Oireachtas Joint and Select Committees
Wednesday, 19 June 2019
Seanad Committee on the Withdrawal of the United Kingdom from the European Union
Engagement with the Central Bank of Ireland
Dr. Mark Cassidy:
Every question is extremely important and relevant. I will group them and provide the baseline by providing what the Chairman asked for in our overall macro estimates if the no-deal scenario materialises. I will then move on to some of the questions about particular regions, sectors and issues such as, for example, the land bridge and how it might impact in different parts of the economy. There were questions about the property market and how the Central Bank's rules might play a role in that regard. There was a question about what might happen if a deal was agreed, as well as the potential opportunities and risks for the multinational sector in the tightening economy in such a scenario. I will pass on to Ms Fitzgerald some of the questions about the financial system, including some of the ones about our political influence. We can only speak about our influence at European fora, but Ms Fitzgerald will also discuss issues related to new firms in the financial sector coming here. If there are issues that have been overlooked, I will try to address them.
I will give more detail of what we think might happen in the event that there is a no-deal Brexit. We distinguish between scenarios in which some deal can be agreed to. In that case, of course, there will be a transition period until the end of 2020. There will be no material, immediate negative effect on the economy and there will be much more time for the economy to adjust. The effects are material but probably manageable and spread in the medium term. If a deal can be agreed to, similar to the withdrawal agreement, we would still expect strong economic growth in the short term, as per our central forecast. On the negative impact, compared to a situation where there had been no Brexit, in the medium term we would expect output to be around 1.75% less. There would be just under 20,000 fewer jobs. It is important to emphasise that this is in the context of positive growth elsewhere in the economy. Therefore, we would still expect the economy to grow in the medium term.
Most importantly, we think the effects would be materially worse in the event that there was no deal. They would be front-loaded in the sense that we would see most of the negative effects immediately.
The reason is that one would have a very sharp immediate downturn in the UK economy, as scenarios produced by the Bank of England show. In addition, one would have tariffs on Irish exports and imports imposed from day one and those tariffs would be extremely high, in particular, for the food and agriculture sectors. One would also have immediate disruptions, whether regulatory checks or increased documentary compliance, and all the forms of additional bureaucracy and delays in moving goods into and out of the country. These would have material effects.

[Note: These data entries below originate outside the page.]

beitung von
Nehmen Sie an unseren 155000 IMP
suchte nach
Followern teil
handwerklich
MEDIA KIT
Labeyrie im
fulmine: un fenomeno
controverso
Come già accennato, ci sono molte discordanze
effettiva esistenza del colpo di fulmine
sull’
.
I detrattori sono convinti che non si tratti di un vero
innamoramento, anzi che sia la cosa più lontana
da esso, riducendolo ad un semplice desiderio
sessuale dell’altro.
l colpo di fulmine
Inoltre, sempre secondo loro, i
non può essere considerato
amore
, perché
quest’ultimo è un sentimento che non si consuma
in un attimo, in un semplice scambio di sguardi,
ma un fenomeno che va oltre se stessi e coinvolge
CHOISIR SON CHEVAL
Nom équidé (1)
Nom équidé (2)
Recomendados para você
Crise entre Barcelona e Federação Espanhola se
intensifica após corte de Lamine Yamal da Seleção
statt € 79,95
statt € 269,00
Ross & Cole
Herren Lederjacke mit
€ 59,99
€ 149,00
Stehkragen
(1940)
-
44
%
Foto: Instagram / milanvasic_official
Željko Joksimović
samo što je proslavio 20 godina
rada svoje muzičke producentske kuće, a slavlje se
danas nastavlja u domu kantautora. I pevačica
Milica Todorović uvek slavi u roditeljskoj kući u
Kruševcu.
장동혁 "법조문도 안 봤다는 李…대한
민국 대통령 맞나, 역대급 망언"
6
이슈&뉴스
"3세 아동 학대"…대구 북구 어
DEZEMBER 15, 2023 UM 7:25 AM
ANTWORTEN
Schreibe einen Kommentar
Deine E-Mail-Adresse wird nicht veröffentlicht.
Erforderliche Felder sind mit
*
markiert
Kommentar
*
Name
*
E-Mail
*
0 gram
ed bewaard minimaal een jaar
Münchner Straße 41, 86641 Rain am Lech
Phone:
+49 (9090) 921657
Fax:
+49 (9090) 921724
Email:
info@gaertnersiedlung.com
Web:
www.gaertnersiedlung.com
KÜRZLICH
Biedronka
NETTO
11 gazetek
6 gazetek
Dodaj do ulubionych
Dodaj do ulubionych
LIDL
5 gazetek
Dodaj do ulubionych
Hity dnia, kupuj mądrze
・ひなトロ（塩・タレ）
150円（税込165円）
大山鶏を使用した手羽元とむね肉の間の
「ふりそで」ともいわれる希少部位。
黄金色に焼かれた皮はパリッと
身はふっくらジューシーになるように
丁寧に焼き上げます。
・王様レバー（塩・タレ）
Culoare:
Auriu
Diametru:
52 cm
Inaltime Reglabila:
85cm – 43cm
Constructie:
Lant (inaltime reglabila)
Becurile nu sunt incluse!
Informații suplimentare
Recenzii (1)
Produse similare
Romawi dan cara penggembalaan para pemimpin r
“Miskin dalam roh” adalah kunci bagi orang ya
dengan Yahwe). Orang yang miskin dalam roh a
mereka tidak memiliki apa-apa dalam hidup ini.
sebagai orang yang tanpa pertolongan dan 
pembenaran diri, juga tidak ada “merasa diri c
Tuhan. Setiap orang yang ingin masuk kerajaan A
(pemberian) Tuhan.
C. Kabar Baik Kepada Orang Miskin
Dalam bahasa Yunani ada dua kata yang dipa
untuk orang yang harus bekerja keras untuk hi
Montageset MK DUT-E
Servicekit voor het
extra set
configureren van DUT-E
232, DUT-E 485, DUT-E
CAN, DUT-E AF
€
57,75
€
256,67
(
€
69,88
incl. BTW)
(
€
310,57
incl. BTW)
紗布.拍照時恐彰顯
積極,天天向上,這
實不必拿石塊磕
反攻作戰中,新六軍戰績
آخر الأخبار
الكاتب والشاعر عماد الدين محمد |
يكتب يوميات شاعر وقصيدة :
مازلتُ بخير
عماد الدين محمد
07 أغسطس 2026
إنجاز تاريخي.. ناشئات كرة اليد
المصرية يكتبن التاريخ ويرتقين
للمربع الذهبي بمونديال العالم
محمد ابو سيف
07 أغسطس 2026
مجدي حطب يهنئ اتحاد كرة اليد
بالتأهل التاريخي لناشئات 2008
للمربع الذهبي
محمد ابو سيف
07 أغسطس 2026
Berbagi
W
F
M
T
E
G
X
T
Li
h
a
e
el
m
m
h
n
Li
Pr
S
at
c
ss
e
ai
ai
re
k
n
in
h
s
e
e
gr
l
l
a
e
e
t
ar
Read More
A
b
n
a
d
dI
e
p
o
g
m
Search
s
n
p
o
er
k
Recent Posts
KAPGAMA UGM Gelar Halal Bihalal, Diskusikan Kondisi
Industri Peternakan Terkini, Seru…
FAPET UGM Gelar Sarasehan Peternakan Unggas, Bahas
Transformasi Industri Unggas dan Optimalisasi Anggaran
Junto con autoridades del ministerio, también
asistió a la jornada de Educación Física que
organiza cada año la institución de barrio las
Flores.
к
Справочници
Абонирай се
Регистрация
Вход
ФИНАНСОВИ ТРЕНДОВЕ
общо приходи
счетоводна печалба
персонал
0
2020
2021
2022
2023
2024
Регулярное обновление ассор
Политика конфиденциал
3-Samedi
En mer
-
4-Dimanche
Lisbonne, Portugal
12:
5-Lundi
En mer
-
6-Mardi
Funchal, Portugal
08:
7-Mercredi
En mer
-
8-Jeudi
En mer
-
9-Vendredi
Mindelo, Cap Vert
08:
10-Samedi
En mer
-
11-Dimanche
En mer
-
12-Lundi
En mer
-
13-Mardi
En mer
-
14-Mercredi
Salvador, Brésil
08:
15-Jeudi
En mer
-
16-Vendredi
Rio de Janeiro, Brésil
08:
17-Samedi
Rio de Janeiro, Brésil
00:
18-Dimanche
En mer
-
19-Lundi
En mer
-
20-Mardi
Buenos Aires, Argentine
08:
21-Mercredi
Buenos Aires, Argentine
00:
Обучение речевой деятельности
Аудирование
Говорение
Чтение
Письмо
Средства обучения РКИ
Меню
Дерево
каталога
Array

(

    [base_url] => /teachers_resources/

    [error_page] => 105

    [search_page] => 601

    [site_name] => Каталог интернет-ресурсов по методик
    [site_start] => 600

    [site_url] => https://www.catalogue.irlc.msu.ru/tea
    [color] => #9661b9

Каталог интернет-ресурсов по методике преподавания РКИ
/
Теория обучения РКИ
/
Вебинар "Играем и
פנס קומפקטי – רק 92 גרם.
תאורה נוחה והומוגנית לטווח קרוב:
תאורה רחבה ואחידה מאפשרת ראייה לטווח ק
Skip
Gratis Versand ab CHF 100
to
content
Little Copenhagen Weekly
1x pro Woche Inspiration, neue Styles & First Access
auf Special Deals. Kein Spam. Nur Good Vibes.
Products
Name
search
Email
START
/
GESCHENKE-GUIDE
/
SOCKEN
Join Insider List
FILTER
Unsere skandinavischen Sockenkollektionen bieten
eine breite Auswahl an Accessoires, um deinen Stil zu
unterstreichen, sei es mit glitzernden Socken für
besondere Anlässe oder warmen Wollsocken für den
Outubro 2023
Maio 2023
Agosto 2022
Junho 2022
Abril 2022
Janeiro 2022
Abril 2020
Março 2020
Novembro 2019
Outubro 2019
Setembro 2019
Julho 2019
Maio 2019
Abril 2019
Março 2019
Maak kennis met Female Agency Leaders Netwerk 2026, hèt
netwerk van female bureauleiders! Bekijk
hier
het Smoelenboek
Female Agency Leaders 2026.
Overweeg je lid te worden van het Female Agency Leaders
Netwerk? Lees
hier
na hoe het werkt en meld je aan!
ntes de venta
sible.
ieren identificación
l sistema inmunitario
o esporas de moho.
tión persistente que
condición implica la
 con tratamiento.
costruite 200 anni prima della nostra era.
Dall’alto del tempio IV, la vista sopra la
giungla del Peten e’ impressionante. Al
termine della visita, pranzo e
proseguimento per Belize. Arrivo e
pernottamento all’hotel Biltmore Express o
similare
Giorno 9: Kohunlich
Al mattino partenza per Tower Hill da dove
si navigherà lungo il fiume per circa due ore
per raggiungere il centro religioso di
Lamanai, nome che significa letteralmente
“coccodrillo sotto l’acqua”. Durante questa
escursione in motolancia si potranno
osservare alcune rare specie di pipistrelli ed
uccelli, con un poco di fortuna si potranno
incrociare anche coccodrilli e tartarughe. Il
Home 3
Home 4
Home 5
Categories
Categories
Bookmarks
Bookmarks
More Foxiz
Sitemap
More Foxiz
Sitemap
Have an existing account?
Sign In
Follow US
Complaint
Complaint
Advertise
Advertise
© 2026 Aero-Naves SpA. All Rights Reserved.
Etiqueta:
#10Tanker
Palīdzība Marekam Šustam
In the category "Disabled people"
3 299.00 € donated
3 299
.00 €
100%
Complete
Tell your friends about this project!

A couple of questions were asked about the economy's preparedness. Evidence shows that the fact that the economy is not yet fully prepared, in particular small and medium-sized enterprises but also elements of the trading infrastructure, means that the most negative effects from what are known as non-tariff barriers tend to be felt immediately. Over time, the economy and businesses become better able to adjust to these new procedures but the immediate impact can be disruptive. The disorderly no-deal scenario could knock four percentage points of economic growth in the first year alone. To put that in context, we expect economic growth of approximately 4.25% this year and slightly more than 3.5% next year. We would still expect some modest positive growth in respect of a no-deal scenario but essentially it would knock off almost all growth in the first couple of years. The effect over the medium term would be that output would be a little over 6% lower in a no-deal Brexit scenario and there would be approximately 110,000 fewer jobs compared with a scenario in which Brexit did not take place. The effects are immediate.